Black Lives Matter. Please consider donating to Black Girls Code today.

Preventing Wasteful Parallel Callbacks When Running Multiple Processes and Caching

In my app multiple callbacks depend on a shared result. Calculating this shared result once is slow enough, but having multiple processes (or threads) repeatedly doing the calculation is even slower.

I think I am looking for a cache-like solution that when the cache returns a miss, the requesting callbacks will simply wait until the first callback is finished and then grab the same result. I have tried using Flask-Caching but in my tests it seems like if there is a cache miss then all workers/threads will still execute the memoized function.

At the end of this post. I have some code to demonstrate the problem. Notice that “Calculating” gets printed at least twice to the console (and perhaps more times if you are using more than one worker).

I have a solution in place using Python’s thread synchronisation tools (locks etc) however this only works for a single worker/process. What can I do to fix this when using multiple workers/processes?

import dash
import dash_html_components as html
from flask_caching import Cache
import time

app = dash.Dash(__name__)

server = app.server

cache = Cache(app.server, config={
    'CACHE_TYPE': 'filesystem',
    'CACHE_DIR': 'cache-directory'
})

app.layout = html.Div(children=[
    html.Button('Submit', id='button'),
    html.Div(id='output-container-button1', children=[]),
    html.Div(id='output-container-button2', children=[]),
])

# This should only ever be called once!
@cache.memoize()
def slow_function(argument_1):
    print("Calculating")
    time.sleep(3)
    return 1

@app.callback(
    dash.dependencies.Output('output-container-button1', 'children'),
    [dash.dependencies.Input('button', 'n_clicks')])
def update_output1(n_clicks):
    value = slow_function(3)
    return 'The button has been clicked {} times'.format(value)

@app.callback(
    dash.dependencies.Output('output-container-button2', 'children'),
    [dash.dependencies.Input('button', 'n_clicks')])
def update_output2(n_clicks):
    value = slow_function(3)
    return 'The button has been clicked {} times'.format(value)

if __name__ == '__main__':
    app.run_server(debug=True)

I was able to solve this using a combination of:

  • multiprocessing.lock() (instead of threading.lock())
  • gunicorn preloading

If you use the preload option with gunicorn then you can share objects between processes using the multiprocessing family of proxy objects.

(Extracted data entries)
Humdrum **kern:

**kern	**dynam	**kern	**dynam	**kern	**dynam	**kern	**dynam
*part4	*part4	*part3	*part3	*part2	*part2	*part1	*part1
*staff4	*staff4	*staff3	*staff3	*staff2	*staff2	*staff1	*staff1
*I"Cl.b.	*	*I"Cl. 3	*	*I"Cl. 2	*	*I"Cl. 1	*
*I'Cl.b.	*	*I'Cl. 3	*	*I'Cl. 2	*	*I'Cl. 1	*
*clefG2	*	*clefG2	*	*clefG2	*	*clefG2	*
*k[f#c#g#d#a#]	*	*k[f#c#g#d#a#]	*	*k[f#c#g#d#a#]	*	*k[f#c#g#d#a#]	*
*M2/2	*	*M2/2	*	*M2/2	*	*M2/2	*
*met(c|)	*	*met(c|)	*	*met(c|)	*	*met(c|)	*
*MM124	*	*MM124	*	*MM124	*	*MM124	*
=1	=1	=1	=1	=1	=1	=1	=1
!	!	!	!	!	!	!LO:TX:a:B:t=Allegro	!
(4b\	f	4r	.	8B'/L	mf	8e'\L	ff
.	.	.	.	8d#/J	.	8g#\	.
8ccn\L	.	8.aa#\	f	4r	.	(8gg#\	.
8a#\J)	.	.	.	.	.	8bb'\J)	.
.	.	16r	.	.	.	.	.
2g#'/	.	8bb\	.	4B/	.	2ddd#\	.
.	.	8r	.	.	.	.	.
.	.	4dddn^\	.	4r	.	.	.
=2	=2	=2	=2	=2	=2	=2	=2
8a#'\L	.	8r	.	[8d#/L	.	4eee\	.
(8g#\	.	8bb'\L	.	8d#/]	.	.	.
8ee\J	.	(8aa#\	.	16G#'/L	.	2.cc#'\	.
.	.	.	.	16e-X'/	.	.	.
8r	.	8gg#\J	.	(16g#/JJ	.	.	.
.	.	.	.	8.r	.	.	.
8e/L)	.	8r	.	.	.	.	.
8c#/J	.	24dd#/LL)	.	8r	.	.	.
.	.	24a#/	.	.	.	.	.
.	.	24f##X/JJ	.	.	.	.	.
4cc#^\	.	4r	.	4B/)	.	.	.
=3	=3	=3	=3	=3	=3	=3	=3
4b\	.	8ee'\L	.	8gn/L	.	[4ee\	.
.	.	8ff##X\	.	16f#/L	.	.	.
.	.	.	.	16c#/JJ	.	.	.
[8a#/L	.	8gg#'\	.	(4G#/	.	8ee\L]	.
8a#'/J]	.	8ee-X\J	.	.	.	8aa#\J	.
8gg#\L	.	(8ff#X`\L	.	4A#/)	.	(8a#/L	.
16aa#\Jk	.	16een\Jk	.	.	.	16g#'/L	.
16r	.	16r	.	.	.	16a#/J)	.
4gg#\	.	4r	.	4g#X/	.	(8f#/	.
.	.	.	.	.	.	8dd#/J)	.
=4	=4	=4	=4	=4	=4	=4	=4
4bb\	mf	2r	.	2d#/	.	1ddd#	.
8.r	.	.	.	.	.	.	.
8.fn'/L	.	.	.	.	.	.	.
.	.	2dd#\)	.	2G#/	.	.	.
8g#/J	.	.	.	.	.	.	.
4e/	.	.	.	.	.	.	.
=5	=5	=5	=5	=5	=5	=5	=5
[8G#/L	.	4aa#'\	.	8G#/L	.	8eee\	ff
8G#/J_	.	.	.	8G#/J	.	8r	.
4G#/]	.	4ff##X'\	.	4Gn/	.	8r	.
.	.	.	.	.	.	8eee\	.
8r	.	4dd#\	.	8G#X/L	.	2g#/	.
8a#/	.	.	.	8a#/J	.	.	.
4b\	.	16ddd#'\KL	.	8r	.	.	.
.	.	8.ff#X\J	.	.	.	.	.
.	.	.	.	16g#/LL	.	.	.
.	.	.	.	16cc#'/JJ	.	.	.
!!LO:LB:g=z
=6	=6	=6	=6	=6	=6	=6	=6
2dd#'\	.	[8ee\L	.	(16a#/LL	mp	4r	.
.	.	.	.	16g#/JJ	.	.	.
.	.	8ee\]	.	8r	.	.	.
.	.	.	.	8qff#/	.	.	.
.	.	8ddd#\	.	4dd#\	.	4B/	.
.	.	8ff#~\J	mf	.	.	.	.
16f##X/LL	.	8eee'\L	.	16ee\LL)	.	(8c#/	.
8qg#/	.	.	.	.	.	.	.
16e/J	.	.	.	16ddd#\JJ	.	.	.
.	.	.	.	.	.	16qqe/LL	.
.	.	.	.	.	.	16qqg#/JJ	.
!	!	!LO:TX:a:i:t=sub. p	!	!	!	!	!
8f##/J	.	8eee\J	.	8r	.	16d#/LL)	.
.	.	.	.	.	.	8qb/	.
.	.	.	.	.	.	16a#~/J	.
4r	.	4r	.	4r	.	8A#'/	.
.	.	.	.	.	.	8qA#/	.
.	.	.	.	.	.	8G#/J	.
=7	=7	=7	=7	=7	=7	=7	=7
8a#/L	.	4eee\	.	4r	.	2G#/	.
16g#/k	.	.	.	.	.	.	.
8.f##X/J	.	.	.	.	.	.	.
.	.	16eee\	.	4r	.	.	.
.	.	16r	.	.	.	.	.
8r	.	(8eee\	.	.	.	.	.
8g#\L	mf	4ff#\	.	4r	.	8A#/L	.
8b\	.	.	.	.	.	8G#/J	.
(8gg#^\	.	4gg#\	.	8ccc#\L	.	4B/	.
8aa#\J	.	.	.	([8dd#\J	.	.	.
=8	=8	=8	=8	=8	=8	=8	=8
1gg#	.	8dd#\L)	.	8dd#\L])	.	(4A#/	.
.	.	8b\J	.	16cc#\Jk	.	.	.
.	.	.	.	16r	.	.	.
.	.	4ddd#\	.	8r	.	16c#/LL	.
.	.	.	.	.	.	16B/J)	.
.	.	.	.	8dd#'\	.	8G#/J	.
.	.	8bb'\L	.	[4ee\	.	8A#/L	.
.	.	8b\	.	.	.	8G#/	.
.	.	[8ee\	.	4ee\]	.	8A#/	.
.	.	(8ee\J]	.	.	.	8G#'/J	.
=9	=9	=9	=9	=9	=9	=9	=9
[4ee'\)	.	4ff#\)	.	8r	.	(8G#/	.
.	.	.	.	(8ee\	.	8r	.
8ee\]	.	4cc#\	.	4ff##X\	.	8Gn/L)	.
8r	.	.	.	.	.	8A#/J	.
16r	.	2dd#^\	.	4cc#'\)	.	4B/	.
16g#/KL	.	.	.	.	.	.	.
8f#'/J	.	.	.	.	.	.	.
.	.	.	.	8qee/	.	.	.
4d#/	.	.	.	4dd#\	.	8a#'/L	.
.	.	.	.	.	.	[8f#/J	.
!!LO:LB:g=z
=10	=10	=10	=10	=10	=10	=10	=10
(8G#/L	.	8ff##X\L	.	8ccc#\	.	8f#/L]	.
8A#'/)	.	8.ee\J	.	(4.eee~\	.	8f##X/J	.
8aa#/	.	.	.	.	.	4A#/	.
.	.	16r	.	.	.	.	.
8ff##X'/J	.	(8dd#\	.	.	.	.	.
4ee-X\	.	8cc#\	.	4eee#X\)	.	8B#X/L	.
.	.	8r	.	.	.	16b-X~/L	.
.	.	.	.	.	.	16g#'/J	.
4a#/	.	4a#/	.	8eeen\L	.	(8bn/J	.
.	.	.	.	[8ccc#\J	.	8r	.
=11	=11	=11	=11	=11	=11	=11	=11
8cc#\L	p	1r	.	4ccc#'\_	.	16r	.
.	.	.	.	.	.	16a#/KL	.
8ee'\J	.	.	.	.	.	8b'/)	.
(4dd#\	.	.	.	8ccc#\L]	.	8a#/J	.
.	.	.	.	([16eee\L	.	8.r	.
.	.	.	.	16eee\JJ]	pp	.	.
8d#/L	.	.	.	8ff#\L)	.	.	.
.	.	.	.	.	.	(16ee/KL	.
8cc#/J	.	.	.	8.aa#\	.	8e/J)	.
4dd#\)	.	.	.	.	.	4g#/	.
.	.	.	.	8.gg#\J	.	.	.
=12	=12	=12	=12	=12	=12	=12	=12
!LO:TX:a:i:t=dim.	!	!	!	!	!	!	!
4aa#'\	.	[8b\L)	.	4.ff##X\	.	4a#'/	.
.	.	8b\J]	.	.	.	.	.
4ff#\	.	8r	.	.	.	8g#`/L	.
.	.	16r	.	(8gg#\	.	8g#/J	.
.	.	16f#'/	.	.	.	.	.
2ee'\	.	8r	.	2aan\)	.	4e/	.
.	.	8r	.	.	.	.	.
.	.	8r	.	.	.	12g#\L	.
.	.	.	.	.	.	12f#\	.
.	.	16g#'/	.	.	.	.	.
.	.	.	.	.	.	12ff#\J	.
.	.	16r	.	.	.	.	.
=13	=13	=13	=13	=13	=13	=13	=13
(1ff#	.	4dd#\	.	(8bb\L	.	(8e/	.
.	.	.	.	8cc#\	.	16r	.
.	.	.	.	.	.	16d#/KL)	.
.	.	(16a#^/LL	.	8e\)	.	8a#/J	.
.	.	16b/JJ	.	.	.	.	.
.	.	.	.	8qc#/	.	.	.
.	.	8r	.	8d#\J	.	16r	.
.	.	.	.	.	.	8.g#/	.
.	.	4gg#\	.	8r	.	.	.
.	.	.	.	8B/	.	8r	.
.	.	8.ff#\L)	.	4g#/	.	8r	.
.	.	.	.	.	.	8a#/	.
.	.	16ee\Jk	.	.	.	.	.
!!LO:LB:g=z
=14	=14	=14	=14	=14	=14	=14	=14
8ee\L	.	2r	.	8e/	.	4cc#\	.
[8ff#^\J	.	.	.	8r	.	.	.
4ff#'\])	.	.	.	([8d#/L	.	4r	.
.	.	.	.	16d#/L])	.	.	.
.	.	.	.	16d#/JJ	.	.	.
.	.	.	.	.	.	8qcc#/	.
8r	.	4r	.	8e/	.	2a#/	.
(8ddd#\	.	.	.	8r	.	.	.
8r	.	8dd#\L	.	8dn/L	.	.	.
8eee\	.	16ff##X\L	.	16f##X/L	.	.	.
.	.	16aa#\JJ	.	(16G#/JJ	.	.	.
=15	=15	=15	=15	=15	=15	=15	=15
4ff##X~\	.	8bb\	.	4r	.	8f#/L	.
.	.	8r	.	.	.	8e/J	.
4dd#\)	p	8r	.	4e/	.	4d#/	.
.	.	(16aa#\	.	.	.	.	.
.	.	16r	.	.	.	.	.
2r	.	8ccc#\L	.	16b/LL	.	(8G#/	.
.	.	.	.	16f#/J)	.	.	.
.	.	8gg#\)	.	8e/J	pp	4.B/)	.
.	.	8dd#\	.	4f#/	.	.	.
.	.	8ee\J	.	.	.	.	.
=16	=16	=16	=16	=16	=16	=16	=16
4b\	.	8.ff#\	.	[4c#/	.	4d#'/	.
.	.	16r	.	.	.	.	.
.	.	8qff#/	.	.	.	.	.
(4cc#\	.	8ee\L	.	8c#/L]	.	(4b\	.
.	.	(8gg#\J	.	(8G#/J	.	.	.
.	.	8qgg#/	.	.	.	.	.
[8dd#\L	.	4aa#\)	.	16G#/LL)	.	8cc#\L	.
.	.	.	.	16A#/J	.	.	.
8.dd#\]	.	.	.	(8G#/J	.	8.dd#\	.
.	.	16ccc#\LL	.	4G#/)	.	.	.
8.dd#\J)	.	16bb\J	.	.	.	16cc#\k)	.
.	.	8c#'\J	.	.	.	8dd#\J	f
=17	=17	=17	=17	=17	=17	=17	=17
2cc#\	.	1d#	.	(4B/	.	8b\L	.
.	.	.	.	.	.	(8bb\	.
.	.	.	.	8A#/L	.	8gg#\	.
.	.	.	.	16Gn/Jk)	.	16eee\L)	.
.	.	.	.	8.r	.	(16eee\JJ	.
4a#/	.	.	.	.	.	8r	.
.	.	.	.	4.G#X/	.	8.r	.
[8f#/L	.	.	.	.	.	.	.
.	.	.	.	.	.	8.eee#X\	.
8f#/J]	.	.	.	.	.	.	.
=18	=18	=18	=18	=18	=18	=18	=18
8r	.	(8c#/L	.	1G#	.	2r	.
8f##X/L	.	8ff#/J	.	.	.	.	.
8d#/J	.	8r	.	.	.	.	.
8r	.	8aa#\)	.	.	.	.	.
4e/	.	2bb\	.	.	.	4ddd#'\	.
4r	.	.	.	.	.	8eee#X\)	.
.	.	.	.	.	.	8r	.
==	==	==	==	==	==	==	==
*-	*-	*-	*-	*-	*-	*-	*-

◆ **DIRECTIONS**: Reproduce the part of the forum thread on parallel callbacks starting with "In my app multiple" and going on through "is even slower.", swapping "shared result" for "common result" throughout. The items have no connection to the forum thread.

◆ **WRITTEN ANSWER**:
In my app multiple callbacks depend on a common result. Calculating this common result once is slow enough, but having multiple processes (or threads) repeatedly doing the calculation is even slower.